3.4 De rechtbank is van oordeel dat de genoemde feiten en omstandigheden de conclusie rechtvaardigen dat sprake is van duidelijke aanwijzingen dat betrokken lijdt aan een aandoening waardoor hij lichamelijk niet goed functioneert. Op grond van deze omstandigheden in samenhang beschouwd heeft het CBR terecht de conclusie getrokken dat sprake is van een situatie als bedoeld in artikel 5 van de Regeling. Het standpunt van [A] dat hij de constructie alleen gebruikt voor de lange afstanden maakt dit niet anders. De rechtbank stelt vast dat blijkens het procesverbaal is geconstateerd dat [A] de constructie heeft gebruikt bij het wegrijden. Overigens merkt de rechtbank op dat zelfs als de constructie alleen gebruikt zou worden op de snelweg, dat op zichzelf genomen al een aanwijzing geeft ten aanzien van het niet goed functioneren van het rechteronderbeen en de voet van [A]. Voorts is de eigen opvatting van [A] over zijn geschiktheid in dit verband niet relevant.
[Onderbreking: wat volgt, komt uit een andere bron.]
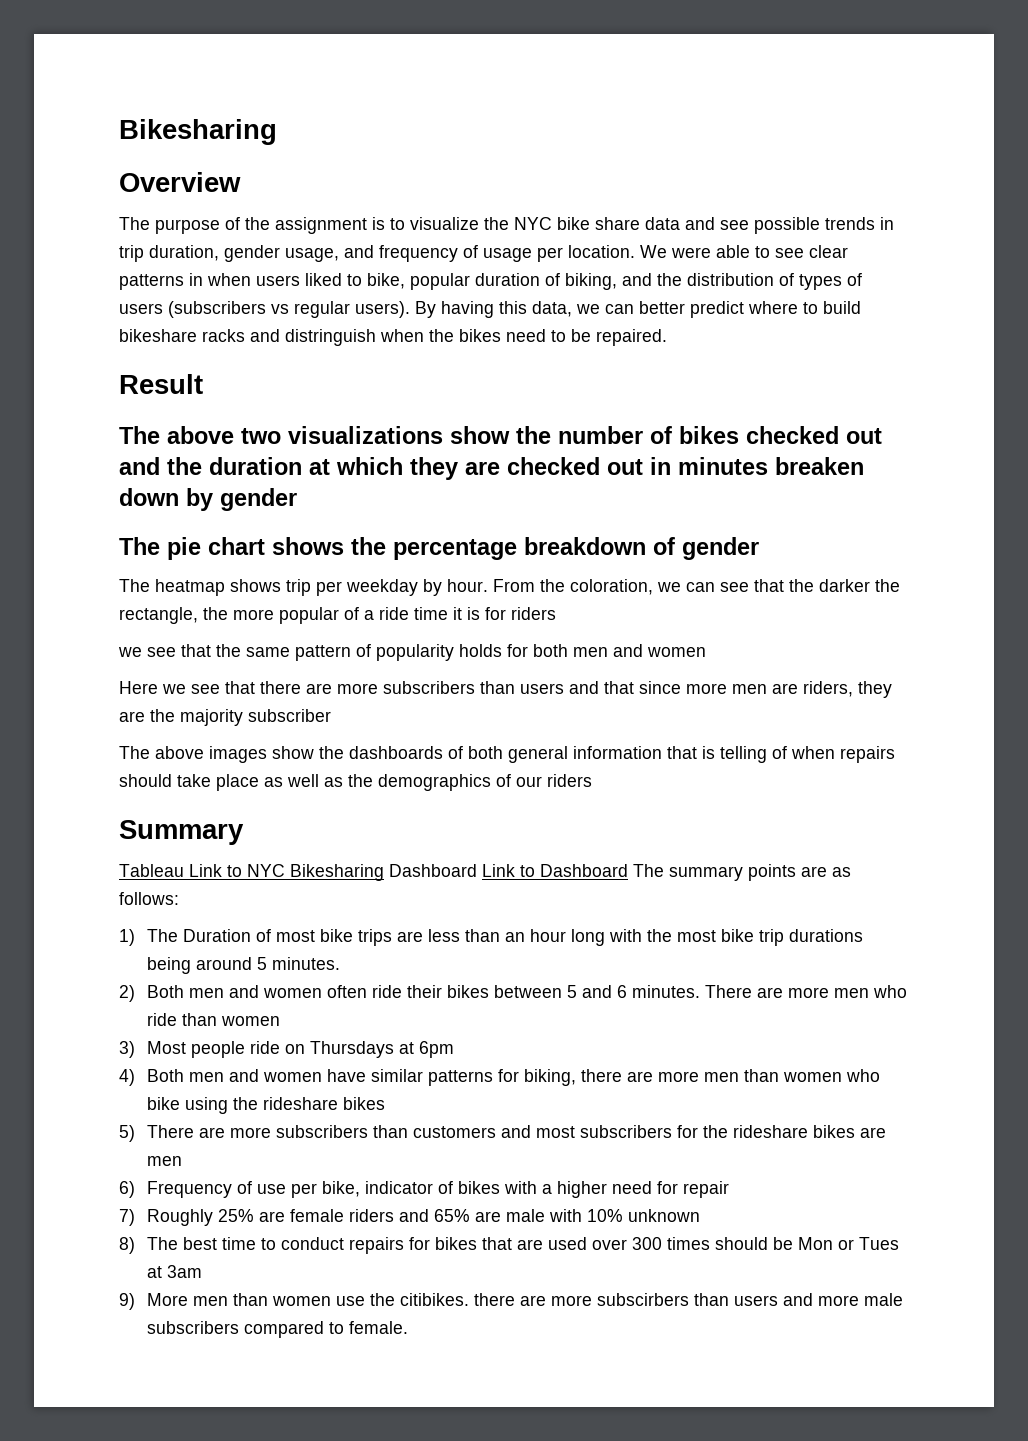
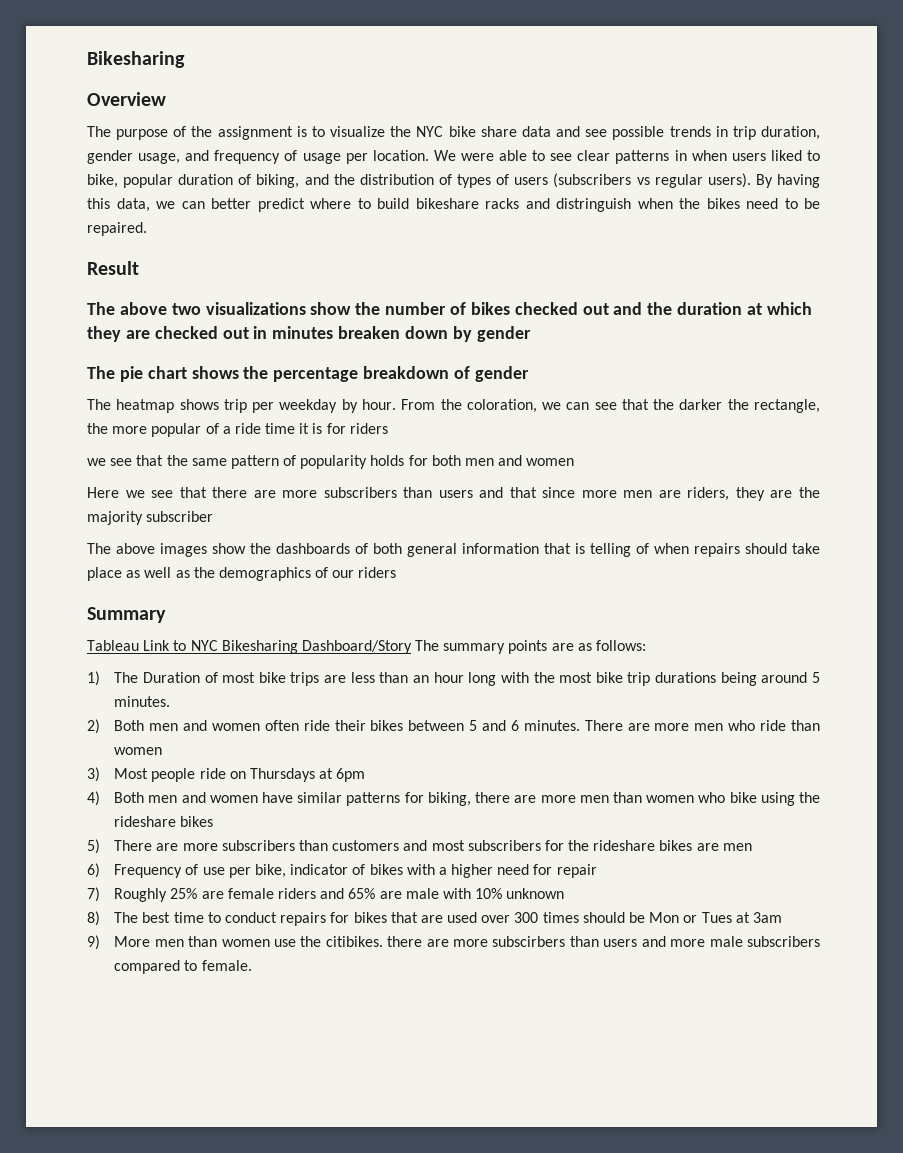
[389,864,628,877] Dashboard Link to Dashboard -> [301,640,412,654] Dashboard/Story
3.5 Ten aanzien van vraag of de vereiste zorgvuldigheid in acht is genomen overweegt de rechtbank het volgende. Anders dan de voorzieningenrechter in zijn uitspraak van 24 april 2008 heeft overwogen, is de rechtbank van oordeel dat het CBR bij de besluitvorming geen rekening hoefde te houden met het eerdere medische onderzoek uit 2005. De uitslag van een in 2005 ondergane keuring neemt niet weg dat in 2008 een vermoeden van ongeschiktheid kan ontstaan. De medische situatie kan immers zijn verslechterd. Ook de in april 2008 beschikbaar gekomen medische gegevens kunnen in het kader van deze procedure geen rol spelen. Het gaat hier immers om een vermoeden van ongeschiktheid dan wel duidelijke aanwijzingen ten aanzien van het lichamelijk functioneren ten tijde van het nemen van het primaire besluit. Ten slotte overweegt de rechtbank dat het enkele tijdsverloop tussen het voorval op 28 oktober 2007 en de primaire beslissing van 25 januari 2008, deze beslissing niet onrechtmatig maken.
3.6 De rechtbank concludeert dat het beroep ongegrond is en dat de bestreden beslissing in stand kan blijven. De rechtbank ziet geen aanleiding voor het uitspreken van een proceskostenveroordeling.